NASA’s Opportunity rover is incommunicado after being hit by a severe, continent-scale dust storm on Mars, space agency officials said Wednesday — and they’re not sure exactly when they’ll hear from it again.
Officials say the rover has probably fallen asleep after being unable to generate enough energy from its solar panels due to the dust-darkened skies.
“The project team is very concerned,” said John Callas, the mission’s project manager based at the nearby Jet Propulsion Laboratory. “We’re watching the weather and we’re listening to the Deep Space Network for signals.”
Mission officials first got word that a storm could be headed toward the rover at the start of June. Within a few days, the rover’s view was growing dimmer and its solar panels were generating less and less energy.
By June 6, the rover was put into a temporary power-saving mode, one that would save energy but provide just enough activity to keep the rover warm. A similar routine was used two days later.
By Sunday, Curiosity’s view of Mars was completely dark.
The good news is that Mars is headed into its summer season, which means that temperatures should not dip low enough to threaten the rover’s systems, mission officials said. Once the storm clears and enough sunlight hits its solar panels, it should be able to wake up and make contact again.
Still, Callas said the team was concerned about the aging rover as it faced this enormous storm, which could grow to fully envelop the planet in two to three more days. Having spent more than 14 years on the red planet, Opportunity has far outlived its planned 90-day mission.
“This team has a very strong bond with the rover,” Callas said, comparing the machine to an elderly family member in the hospital.
“The doctors are telling you that, ‘OK, you’ve just got to give it time and she’ll wake up, all the vital signs are good,’ so it’s just waiting it out,” he said. “But if it’s your 97-year-old grandmother, you’re going to be very concerned.”
The storm has already covered 14 million square miles on Mars — roughly a quarter of the planet’s surface — and it’s still growing, officials said.
While dust storms can occur just about any time of year, they typically grow to continental size during the Southern Hemisphere’s spring and summer. But those giant events don’t occur often, and storms that can grow to global proportions are even rarer.
Officials say they aren’t sure how long it will last, or what the environment will be like once the storm clears. But the event does provide a chance for the rover and its NASA compatriots — including the Curiosity rover, Mars Reconnaissance Orbiter, Odyssey satellite and MAVEN mission — to study such a massive storm.

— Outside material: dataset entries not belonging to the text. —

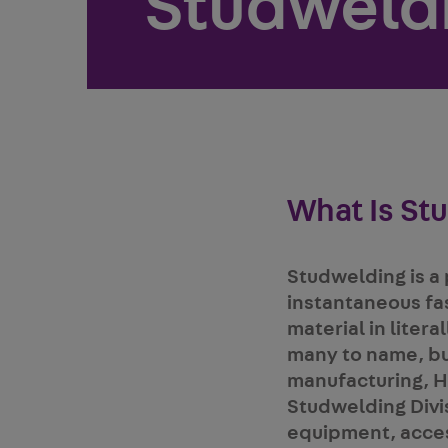
Studweld
What Is St
Studwelding is a 
instantaneous fa
material in liter
many to name, bu
manufacturing, H
Studwelding Divis
equipment, access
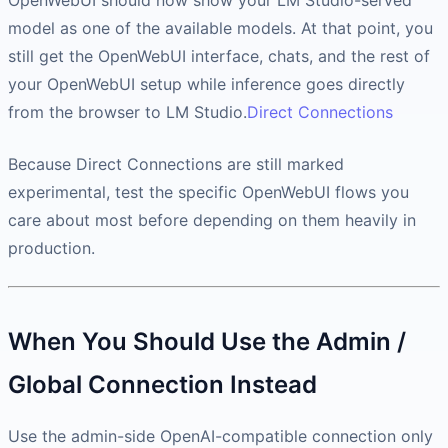
OpenWebUI should now show your LM Studio-served
model as one of the available models. At that point, you
still get the OpenWebUI interface, chats, and the rest of
your OpenWebUI setup while inference goes directly
from the browser to LM Studio.
Direct Connections
Because Direct Connections are still marked
experimental, test the specific OpenWebUI flows you
care about most before depending on them heavily in
production.
When You Should Use the Admin /
Global Connection Instead
Use the admin-side OpenAI-compatible connection only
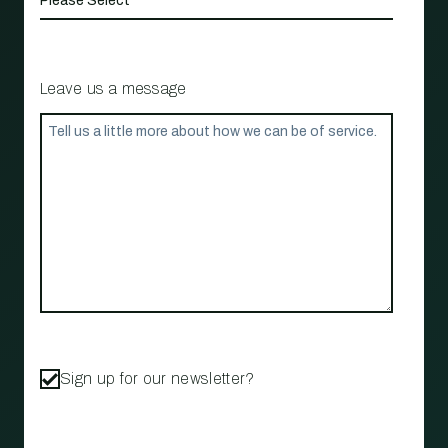
Leave us a message
Sign up for our newsletter?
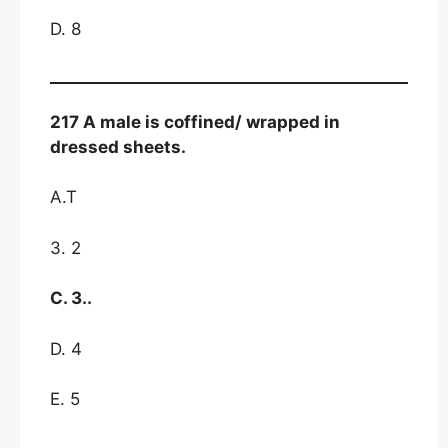
D. 8
217 A male is coffined/ wrapped in
dressed sheets.
A.T
3. 2
C. 3..
D. 4
E. 5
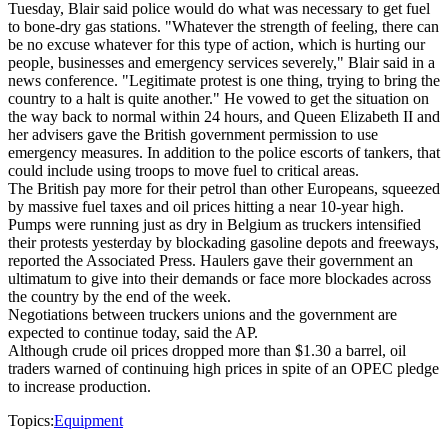
Tuesday, Blair said police would do what was necessary to get fuel
to bone-dry gas stations. "Whatever the strength of feeling, there can
be no excuse whatever for this type of action, which is hurting our
people, businesses and emergency services severely," Blair said in a
news conference. "Legitimate protest is one thing, trying to bring the
country to a halt is quite another." He vowed to get the situation on
the way back to normal within 24 hours, and Queen Elizabeth II and
her advisers gave the British government permission to use
emergency measures. In addition to the police escorts of tankers, that
could include using troops to move fuel to critical areas.
The British pay more for their petrol than other Europeans, squeezed
by massive fuel taxes and oil prices hitting a near 10-year high.
Pumps were running just as dry in Belgium as truckers intensified
their protests yesterday by blockading gasoline depots and freeways,
reported the Associated Press. Haulers gave their government an
ultimatum to give into their demands or face more blockades across
the country by the end of the week.
Negotiations between truckers unions and the government are
expected to continue today, said the AP.
Although crude oil prices dropped more than $1.30 a barrel, oil
traders warned of continuing high prices in spite of an OPEC pledge
to increase production.
Topics:
Equipment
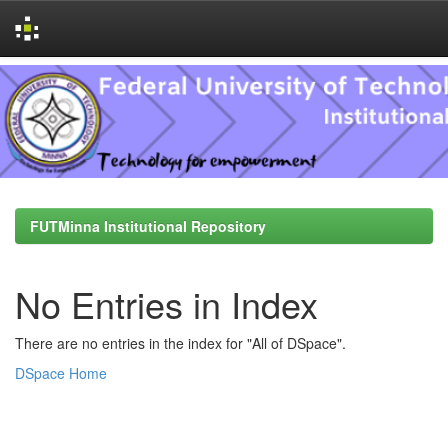
Skip
navigation
FUTMinna Institutional Repository
No Entries in Index
There are no entries in the index for "All of DSpace".
DSpace Home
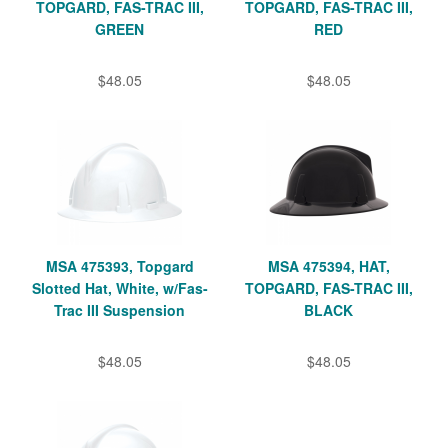
TOPGARD, FAS-TRAC III,
TOPGARD, FAS-TRAC III,
GREEN
RED
$48.05
$48.05
MSA 475393, Topgard
MSA 475394, HAT,
Slotted Hat, White, w/Fas-
TOPGARD, FAS-TRAC III,
Trac III Suspension
BLACK
$48.05
$48.05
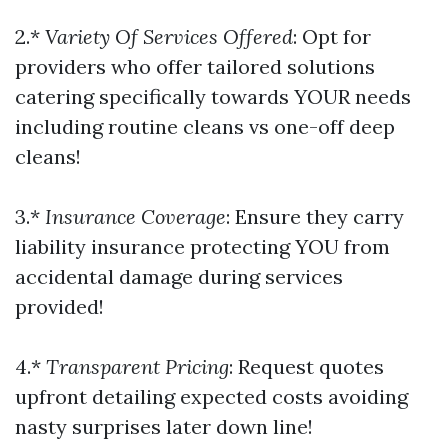
2.*
Variety Of Services Offered
: Opt for
providers who offer tailored solutions
catering specifically towards YOUR needs
including routine cleans vs one-off deep
cleans!
3.*
Insurance Coverage
: Ensure they carry
liability insurance protecting YOU from
accidental damage during services
provided!
4.*
Transparent Pricing
: Request quotes
upfront detailing expected costs avoiding
nasty surprises later down line!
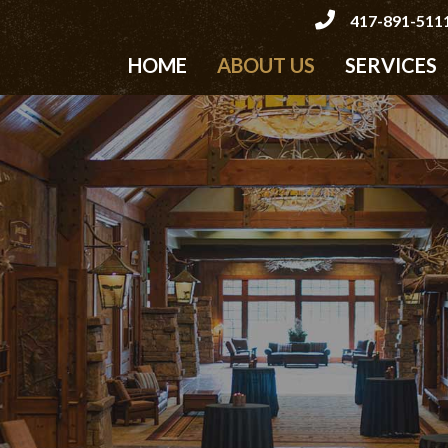
417-891-511
HOME
ABOUT US
SERVICES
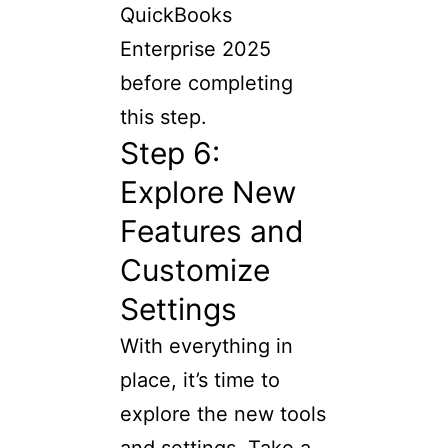
QuickBooks
Enterprise 2025
before completing
this step.
Step 6:
Explore New
Features and
Customize
Settings
With everything in
place, it’s time to
explore the new tools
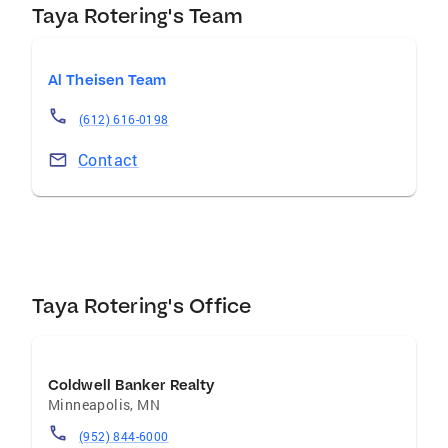
experiences for our customers and
Taya Rotering's Team
communities. To create and promote
opportunities for personal growth. To create
Al Theisen Team
and promote change and innovation. To create
and promote a fun, fulfilling and respectful
(612) 616-0198
environment.
Contact
Taya Rotering's Office
Coldwell Banker Realty
Minneapolis
,
MN
(952) 844-6000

“Each observation of these large storms brings us closer to being able to model these events and perhaps even one day to forecast them,” said Richard Zurek, chief scientist of the Mars Program Office at Jet Propulsion Laboratory. “This would be like forecasting El Nino events on Earth, or the severity of upcoming hurricane seasons.”
Studying why these storms appear in some years but not others could help scientists better understand the red planet’s past, and help them prepare for future exploration, he added.